Acerca da classificação das obras literárias, explica que essa classificação mobiliza pesquisadores e acadêmicos. "A nomenclatura está ligada ao público a que destina esses livros. Alguns pesquisadores definem como literatura infantil livros destinados as crianças de até cinco anos e de infantojuvenis os livros endereçados aos leitores de 5 a 13 anos. Eu prefiro concordar com Drummond, que diz “Qual o bom livro para crianças que não seja lido com interesse pelo homem-feito?”. Todo bom livro é destinado para crianças de 0 a 100 anos", sorri.

MERCADO EDITORIAL RECONHECE TRANSFORMAÇÕES

A jornalista e proprietária da Loja Ciranda, em Londrina, especializada em brinquedos e livros para crianças, Denise Gentil observa que a produção para a faixa etária em discussão é relevante. "Hoje se produz no Brasil como nunca se produziu para essa faixa e até mesmo para os bebês em razão do vínculo afetivo que a leitura representa".

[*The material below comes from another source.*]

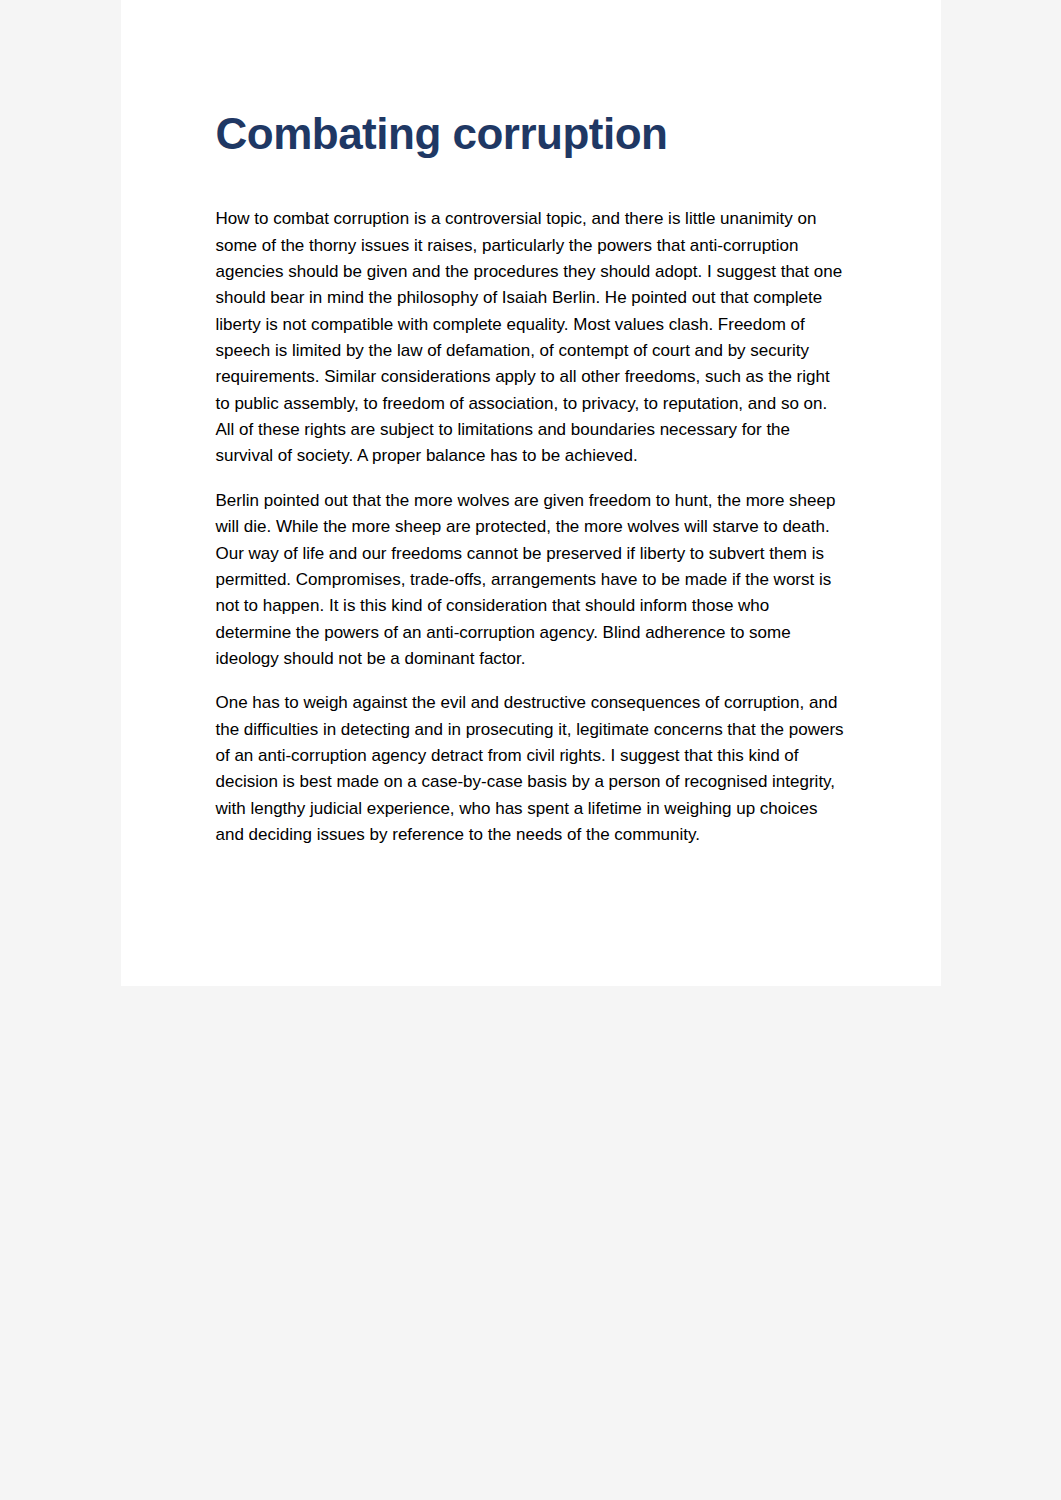Combating corruption
How to combat corruption is a controversial topic, and there is little unanimity on some of the thorny issues it raises, particularly the powers that anti-corruption agencies should be given and the procedures they should adopt. I suggest that one should bear in mind the philosophy of Isaiah Berlin. He pointed out that complete liberty is not compatible with complete equality. Most values clash. Freedom of speech is limited by the law of defamation, of contempt of court and by security requirements. Similar considerations apply to all other freedoms, such as the right to public assembly, to freedom of association, to privacy, to reputation, and so on. All of these rights are subject to limitations and boundaries necessary for the survival of society. A proper balance has to be achieved.
Berlin pointed out that the more wolves are given freedom to hunt, the more sheep will die. While the more sheep are protected, the more wolves will starve to death. Our way of life and our freedoms cannot be preserved if liberty to subvert them is permitted. Compromises, trade-offs, arrangements have to be made if the worst is not to happen. It is this kind of consideration that should inform those who determine the powers of an anti-corruption agency. Blind adherence to some ideology should not be a dominant factor.
One has to weigh against the evil and destructive consequences of corruption, and the difficulties in detecting and in prosecuting it, legitimate concerns that the powers of an anti-corruption agency detract from civil rights. I suggest that this kind of decision is best made on a case-by-case basis by a person of recognised integrity, with lengthy judicial experience, who has spent a lifetime in weighing up choices and deciding issues by reference to the needs of the community.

Com experiência, Gentil aborda também a literatura utilitária. "Uma literatura com um fim e que traz situações com o fundo literário muito bom essa obra ela não se perde, né? Não se perde nesse fim. Não é uma obra sobre como retirar a chupeta da criança, mas pode trazer como tema a distância e como a criança e os pais se relacionam com esse momento", aponta.

E em se tratando das escolhas, considera que tanto livrarias, pais e escolas devem levar em consideração esses aspectos da qualidade da obra. "O livro é um bom apoio, e assim é visto pelos pais e profissionais da educação. Um lado positivo é o término do domínio de grandes editoras internacionais. "Temos editoras nacionais produzindo coisas lindas e espaço para novos autores e novos ilustradores também nas bibliotecas", diz.

A obra "Eu vi mamãe nascer", primeira edição 1977 é uma sugestão de Gentil. " A morte da Mãe é narrada pela criança que está tentando entender, por meio de diálogos com o pai, como isso aconteceu. Falar de morte para crianças é sempre um desafio e esta obra mostra de maneira suave, porém realista sem deixar de ser triste. Faz uma analogia de vida e morte através do cuidado que o menino tem com as plantas e vê ali o ciclo da vida", detalha.

O livro Sagatrissuinorama, de João Luiz Guimarães e ilustrado por Nelson Cruz, editora ÔZé, prêmio jabuti de 2021, é também sua sugestão. "Conta sobre o desastre de Mariana e a tragédia de Brumadinho usando a analogia do lobo mau e os três porquinhos. É uma obra de múltiplas camadas, onde nem sempre o bem vence o mal, aborda ecologia, responsabilidade com o meio ambiente e que, às vezes, o homem pode ser o lobo do lobo", narra.